→ **PROBLEM**:
Extract all lines from the data beneath that include the word "Table".

→ **DATA PROVIDED**:
□ □ □ □ □ □ □

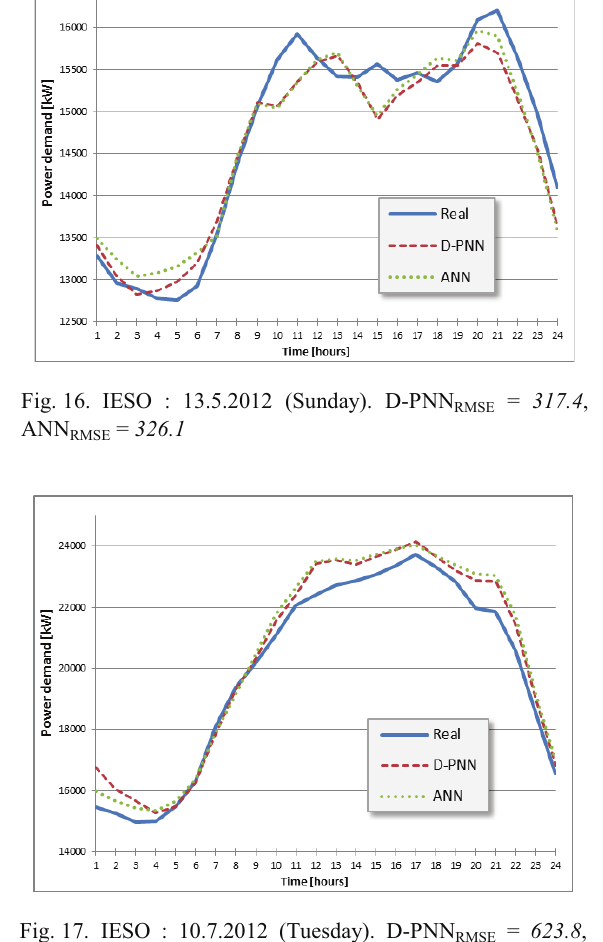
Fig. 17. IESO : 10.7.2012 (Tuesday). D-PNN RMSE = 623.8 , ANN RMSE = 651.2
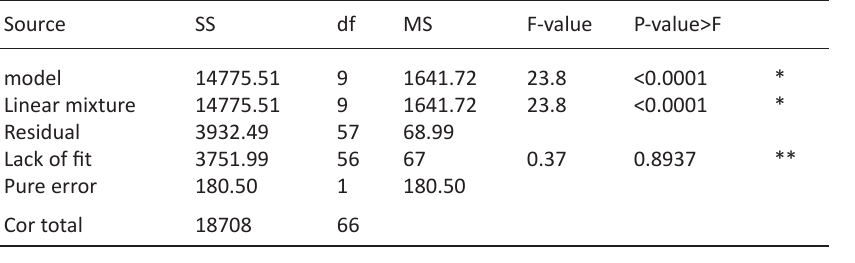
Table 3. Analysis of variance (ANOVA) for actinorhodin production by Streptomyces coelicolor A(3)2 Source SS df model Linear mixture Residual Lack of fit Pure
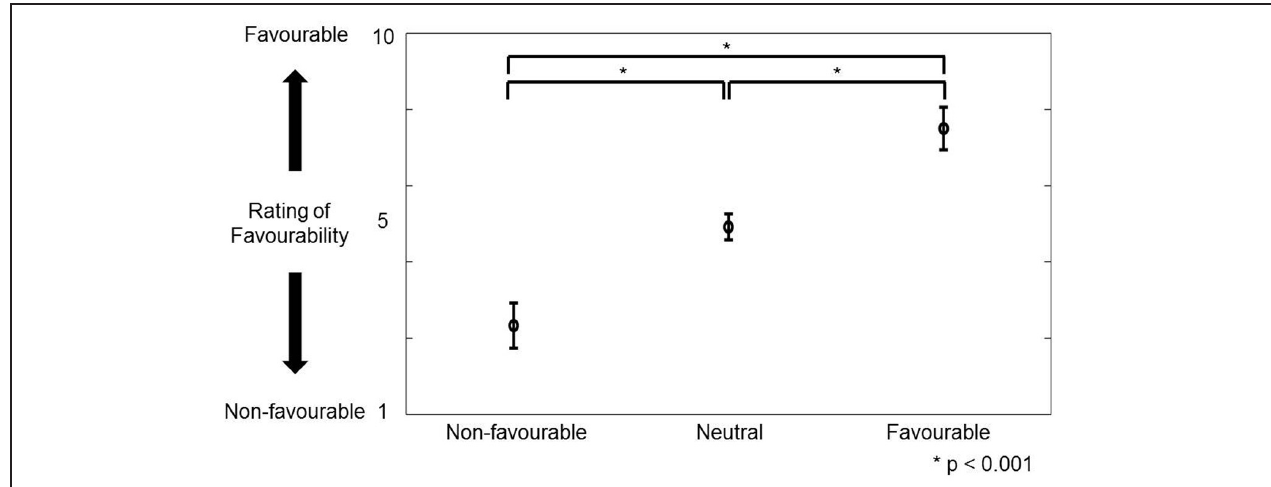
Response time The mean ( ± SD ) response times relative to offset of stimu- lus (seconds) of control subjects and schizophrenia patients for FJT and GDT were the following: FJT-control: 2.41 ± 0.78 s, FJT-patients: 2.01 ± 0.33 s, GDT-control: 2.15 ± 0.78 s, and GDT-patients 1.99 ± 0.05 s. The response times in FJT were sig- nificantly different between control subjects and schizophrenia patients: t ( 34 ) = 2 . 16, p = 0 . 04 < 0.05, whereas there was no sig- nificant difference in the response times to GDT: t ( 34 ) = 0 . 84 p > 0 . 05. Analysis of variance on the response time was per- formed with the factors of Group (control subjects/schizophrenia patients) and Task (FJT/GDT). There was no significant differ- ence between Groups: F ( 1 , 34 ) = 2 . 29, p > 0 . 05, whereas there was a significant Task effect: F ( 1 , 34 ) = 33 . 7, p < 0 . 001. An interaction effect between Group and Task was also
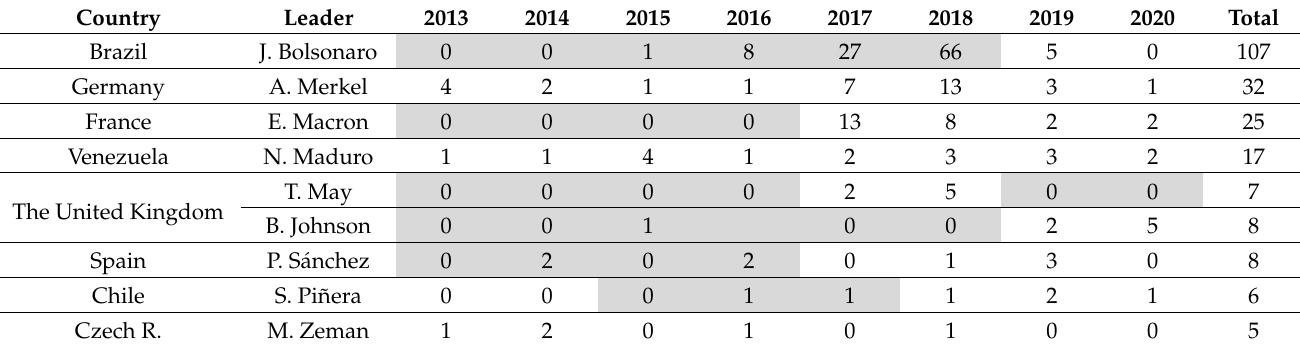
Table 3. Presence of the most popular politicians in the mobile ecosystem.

□ □ □ □ □ □ □

→ **ANSWER BOX**:
Table 3. Analysis of variance (ANOVA) for actinorhodin production by Streptomyces coelicolor A(3)2 Source SS df model Linear mixture Residual Lack of fit Pure
Table 3. Presence of the most popular politicians in the mobile ecosystem.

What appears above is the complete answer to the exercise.